Exercise instructions: Can you reproduce the pandas filename thread below in full, word for word?

Pandas read_csv and unicode characters in filename (python 2.7, pandas 15.2)

The code:

import pandas
df = pandas.read_csv(u"C:/成功例Q309~Metadata.tsv")

does not work, and gives the output:

IOError: File C:/???Q309.ppt~Metadata.tsv does not exist

It seems similar in nature to this issue: https://github.com/pydata/pandas/issues/9315 however #9315 was reportedly fixed in 14.2 with 3.3.5. I am using 15.1 and 2.7.7.

Here is the output of pd.show_versions():

commit: None python: 2.7.7.final.0 python-bits: 64 OS: Windows OS-release: 8 machine: AMD64 processor: Intel64 Family 6 Model 62 Stepping 4, GenuineIntel byteorder: little LC_ALL: None LANG: en_US

pandas: 0.15.2 nose: 1.3.3 Cython: 0.20.1 numpy: 1.9.1 scipy: 0.15.1 statsmodels: 0.6.1 IPython: 2.3.1 sphinx: 1.2.3 patsy: 0.3.0 dateutil: 2.2 pytz: 2014.9 bottleneck: None tables: 3.1.1 numexpr: 2.3.1 matplotlib: 1.4.1 openpyxl: 1.8.5 xlrd: 0.9.3 xlwt: 0.7.5 xlsxwriter: 0.5.5 lxml: 3.3.5 bs4: 4.3.2 html5lib: None httplib2: None apiclient: None rpy2: None sqlalchemy: 0.9.4 pymysql: None psycopg2: None

Thanks, Justin

Comment From: jmatejka

For what it's worth, the following is a workaround which seems to be doing the trick:

f = open(u"C:/成功例Q309~Metadata.tsv")
df = pd.read_csv(f)
f.close()

Comment From: jreback

see this issue here: https://github.com/pydata/pandas/issues/6770

This is already in 0.15.2 (e.g. it will decode with the system encoding). So I think you maybe need to set it.

Comment From: jmatejka

My mistake, I am using 0.15.2 (not 15.1).

But I'm still not clear, what are you suggesting that I "set"? The system encoding? This is something that I would need to do before loading the file?

Dataset records
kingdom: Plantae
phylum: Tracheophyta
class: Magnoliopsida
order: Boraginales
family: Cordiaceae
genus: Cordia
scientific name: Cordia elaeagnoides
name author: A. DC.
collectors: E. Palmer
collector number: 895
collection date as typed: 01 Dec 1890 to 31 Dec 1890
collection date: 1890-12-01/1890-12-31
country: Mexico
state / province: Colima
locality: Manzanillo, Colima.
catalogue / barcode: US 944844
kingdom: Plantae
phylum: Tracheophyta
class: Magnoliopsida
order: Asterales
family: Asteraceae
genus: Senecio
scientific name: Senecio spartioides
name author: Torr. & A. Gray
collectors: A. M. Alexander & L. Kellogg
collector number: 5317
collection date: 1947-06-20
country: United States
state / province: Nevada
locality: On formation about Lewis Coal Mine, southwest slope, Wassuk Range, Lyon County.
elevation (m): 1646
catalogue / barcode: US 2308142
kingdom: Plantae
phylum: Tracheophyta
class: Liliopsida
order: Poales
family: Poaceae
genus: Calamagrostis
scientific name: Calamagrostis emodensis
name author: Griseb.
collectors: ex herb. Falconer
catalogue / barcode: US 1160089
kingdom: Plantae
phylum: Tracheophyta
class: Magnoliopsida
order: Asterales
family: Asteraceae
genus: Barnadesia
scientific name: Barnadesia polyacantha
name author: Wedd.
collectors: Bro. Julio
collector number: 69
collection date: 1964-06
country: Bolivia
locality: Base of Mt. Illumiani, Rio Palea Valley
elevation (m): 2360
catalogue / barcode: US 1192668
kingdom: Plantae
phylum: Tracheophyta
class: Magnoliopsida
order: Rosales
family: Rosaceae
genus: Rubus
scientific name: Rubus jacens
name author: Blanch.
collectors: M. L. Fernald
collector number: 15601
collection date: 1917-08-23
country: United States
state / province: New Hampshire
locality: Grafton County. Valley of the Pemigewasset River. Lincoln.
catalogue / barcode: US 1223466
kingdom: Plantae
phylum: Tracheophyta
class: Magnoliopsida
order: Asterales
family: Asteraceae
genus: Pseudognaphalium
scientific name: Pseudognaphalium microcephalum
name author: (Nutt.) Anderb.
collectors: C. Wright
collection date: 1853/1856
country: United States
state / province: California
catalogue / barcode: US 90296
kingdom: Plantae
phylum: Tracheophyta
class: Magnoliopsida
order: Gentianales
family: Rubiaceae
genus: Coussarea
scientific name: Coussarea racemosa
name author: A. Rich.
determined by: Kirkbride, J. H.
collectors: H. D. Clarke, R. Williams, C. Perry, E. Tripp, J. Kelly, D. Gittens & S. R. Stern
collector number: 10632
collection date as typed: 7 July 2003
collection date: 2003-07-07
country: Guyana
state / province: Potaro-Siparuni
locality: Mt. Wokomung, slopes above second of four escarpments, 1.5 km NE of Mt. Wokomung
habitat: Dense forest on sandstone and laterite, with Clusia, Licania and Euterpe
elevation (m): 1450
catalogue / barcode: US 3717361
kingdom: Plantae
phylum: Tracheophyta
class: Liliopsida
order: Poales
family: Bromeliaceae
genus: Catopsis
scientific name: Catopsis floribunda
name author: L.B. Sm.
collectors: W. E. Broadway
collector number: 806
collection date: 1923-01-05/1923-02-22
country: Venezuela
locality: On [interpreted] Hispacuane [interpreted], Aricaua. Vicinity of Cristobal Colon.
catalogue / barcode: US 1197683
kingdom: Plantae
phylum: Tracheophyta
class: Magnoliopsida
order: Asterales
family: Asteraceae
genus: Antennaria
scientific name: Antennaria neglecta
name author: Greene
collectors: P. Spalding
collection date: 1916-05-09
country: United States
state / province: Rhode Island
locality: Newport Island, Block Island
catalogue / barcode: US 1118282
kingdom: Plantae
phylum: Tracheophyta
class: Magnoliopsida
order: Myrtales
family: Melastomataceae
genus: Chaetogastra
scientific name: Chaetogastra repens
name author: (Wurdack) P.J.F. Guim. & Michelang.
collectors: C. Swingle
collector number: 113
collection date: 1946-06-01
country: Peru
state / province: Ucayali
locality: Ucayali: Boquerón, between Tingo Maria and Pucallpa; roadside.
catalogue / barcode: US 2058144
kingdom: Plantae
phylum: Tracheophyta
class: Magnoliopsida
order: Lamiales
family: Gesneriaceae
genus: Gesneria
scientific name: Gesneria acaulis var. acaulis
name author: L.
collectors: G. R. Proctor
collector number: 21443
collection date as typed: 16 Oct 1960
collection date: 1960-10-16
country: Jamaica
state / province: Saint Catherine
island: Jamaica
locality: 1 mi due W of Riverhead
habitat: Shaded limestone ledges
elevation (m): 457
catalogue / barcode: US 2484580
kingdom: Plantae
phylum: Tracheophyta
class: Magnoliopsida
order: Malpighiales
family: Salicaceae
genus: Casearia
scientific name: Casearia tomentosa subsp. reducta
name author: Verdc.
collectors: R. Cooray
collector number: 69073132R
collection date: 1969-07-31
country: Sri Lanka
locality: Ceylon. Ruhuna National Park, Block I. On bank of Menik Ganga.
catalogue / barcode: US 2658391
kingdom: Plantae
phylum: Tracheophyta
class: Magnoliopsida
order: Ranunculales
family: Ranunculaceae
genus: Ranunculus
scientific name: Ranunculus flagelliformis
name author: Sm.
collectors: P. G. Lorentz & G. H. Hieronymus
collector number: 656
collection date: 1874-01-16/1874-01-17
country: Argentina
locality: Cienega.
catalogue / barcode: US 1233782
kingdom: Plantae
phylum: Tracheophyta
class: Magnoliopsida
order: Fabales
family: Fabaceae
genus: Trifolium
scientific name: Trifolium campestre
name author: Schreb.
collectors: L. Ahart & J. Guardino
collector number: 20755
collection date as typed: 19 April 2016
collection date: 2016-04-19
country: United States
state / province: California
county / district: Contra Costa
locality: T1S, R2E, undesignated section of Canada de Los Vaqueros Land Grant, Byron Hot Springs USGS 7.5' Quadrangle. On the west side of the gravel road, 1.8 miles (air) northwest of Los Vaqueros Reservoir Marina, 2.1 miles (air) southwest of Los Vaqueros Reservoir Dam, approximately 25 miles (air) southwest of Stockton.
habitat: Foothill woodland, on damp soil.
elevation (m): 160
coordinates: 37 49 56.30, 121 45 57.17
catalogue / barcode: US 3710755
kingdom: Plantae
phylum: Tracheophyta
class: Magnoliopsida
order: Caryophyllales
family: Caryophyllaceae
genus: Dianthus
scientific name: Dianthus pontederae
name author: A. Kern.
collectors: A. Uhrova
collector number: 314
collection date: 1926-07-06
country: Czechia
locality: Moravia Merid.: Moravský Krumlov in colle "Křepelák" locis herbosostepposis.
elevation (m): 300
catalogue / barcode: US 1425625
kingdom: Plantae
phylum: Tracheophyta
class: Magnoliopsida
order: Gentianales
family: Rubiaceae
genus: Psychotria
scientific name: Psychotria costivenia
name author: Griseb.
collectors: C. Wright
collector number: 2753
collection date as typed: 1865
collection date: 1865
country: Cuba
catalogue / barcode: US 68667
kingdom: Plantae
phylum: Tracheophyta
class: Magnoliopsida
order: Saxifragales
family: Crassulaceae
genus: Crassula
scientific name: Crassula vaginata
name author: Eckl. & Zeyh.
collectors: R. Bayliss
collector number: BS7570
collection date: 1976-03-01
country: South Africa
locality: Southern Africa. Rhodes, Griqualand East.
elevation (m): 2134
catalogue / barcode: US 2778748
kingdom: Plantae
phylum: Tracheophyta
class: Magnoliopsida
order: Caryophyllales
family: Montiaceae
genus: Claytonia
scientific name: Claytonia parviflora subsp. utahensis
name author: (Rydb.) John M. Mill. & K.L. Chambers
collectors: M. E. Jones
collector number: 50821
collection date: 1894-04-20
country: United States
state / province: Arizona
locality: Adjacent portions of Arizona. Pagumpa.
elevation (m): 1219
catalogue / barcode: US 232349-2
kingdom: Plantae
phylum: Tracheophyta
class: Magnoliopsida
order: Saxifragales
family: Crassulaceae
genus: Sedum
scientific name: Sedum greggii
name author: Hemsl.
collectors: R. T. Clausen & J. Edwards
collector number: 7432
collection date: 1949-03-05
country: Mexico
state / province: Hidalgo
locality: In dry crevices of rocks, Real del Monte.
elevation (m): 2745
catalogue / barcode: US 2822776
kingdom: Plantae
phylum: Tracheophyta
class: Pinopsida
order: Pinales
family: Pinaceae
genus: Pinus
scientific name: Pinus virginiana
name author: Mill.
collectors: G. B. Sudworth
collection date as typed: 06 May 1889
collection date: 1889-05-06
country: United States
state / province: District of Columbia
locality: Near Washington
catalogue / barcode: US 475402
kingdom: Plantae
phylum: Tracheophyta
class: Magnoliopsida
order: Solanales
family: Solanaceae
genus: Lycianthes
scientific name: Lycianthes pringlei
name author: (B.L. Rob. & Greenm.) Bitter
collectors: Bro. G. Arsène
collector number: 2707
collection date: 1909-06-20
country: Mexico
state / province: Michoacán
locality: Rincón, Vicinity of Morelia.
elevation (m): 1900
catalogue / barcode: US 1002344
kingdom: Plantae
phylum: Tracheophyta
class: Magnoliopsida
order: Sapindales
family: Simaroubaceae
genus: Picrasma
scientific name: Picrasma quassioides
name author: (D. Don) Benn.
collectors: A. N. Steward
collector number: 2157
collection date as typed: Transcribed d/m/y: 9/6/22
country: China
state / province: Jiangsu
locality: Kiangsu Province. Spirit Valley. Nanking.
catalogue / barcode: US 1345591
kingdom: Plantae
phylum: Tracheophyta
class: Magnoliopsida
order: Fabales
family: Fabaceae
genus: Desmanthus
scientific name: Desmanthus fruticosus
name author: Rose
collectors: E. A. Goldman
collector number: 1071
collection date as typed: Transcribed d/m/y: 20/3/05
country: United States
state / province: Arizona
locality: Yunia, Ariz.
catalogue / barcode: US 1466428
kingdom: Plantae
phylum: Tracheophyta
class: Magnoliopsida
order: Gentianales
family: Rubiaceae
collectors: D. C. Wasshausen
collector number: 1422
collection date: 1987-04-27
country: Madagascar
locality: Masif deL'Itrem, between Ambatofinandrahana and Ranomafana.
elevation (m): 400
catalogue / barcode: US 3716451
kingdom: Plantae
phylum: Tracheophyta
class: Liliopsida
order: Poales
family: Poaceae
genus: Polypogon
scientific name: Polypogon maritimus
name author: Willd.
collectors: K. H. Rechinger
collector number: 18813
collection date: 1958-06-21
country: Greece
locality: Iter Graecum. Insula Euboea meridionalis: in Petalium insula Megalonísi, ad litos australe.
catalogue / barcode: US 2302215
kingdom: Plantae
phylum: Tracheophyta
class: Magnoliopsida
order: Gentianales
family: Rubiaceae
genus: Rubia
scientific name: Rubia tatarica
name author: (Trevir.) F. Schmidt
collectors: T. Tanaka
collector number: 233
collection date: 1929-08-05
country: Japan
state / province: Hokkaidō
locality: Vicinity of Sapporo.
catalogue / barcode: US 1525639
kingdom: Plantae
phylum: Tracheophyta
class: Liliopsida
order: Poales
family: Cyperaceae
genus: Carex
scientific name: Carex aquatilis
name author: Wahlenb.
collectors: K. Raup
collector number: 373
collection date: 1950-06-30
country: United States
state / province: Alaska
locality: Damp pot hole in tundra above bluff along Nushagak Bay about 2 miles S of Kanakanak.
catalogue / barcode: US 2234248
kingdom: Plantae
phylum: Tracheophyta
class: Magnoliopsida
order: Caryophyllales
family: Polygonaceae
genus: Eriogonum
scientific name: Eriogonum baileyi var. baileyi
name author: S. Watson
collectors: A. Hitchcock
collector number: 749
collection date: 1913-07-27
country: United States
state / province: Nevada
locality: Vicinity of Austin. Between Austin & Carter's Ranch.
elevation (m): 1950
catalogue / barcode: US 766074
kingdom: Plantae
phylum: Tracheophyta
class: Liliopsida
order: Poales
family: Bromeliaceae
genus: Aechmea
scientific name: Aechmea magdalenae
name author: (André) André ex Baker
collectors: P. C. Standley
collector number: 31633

Written solution:
Pandas read_csv and unicode characters in filename (python 2.7, pandas 15.2)

The code:

import pandas
df = pandas.read_csv(u"C:/成功例Q309~Metadata.tsv")

does not work, and gives the output:

IOError: File C:/???Q309.ppt~Metadata.tsv does not exist

It seems similar in nature to this issue: https://github.com/pydata/pandas/issues/9315 however #9315 was reportedly fixed in 14.2 with 3.3.5. I am using 15.1 and 2.7.7.

Here is the output of pd.show_versions():

commit: None python: 2.7.7.final.0 python-bits: 64 OS: Windows OS-release: 8 machine: AMD64 processor: Intel64 Family 6 Model 62 Stepping 4, GenuineIntel byteorder: little LC_ALL: None LANG: en_US

pandas: 0.15.2 nose: 1.3.3 Cython: 0.20.1 numpy: 1.9.1 scipy: 0.15.1 statsmodels: 0.6.1 IPython: 2.3.1 sphinx: 1.2.3 patsy: 0.3.0 dateutil: 2.2 pytz: 2014.9 bottleneck: None tables: 3.1.1 numexpr: 2.3.1 matplotlib: 1.4.1 openpyxl: 1.8.5 xlrd: 0.9.3 xlwt: 0.7.5 xlsxwriter: 0.5.5 lxml: 3.3.5 bs4: 4.3.2 html5lib: None httplib2: None apiclient: None rpy2: None sqlalchemy: 0.9.4 pymysql: None psycopg2: None

Thanks, Justin

Comment From: jmatejka

For what it's worth, the following is a workaround which seems to be doing the trick:

f = open(u"C:/成功例Q309~Metadata.tsv")
df = pd.read_csv(f)
f.close()

Comment From: jreback

see this issue here: https://github.com/pydata/pandas/issues/6770

This is already in 0.15.2 (e.g. it will decode with the system encoding). So I think you maybe need to set it.

Comment From: jmatejka

My mistake, I am using 0.15.2 (not 15.1).

But I'm still not clear, what are you suggesting that I "set"? The system encoding? This is something that I would need to do before loading the file?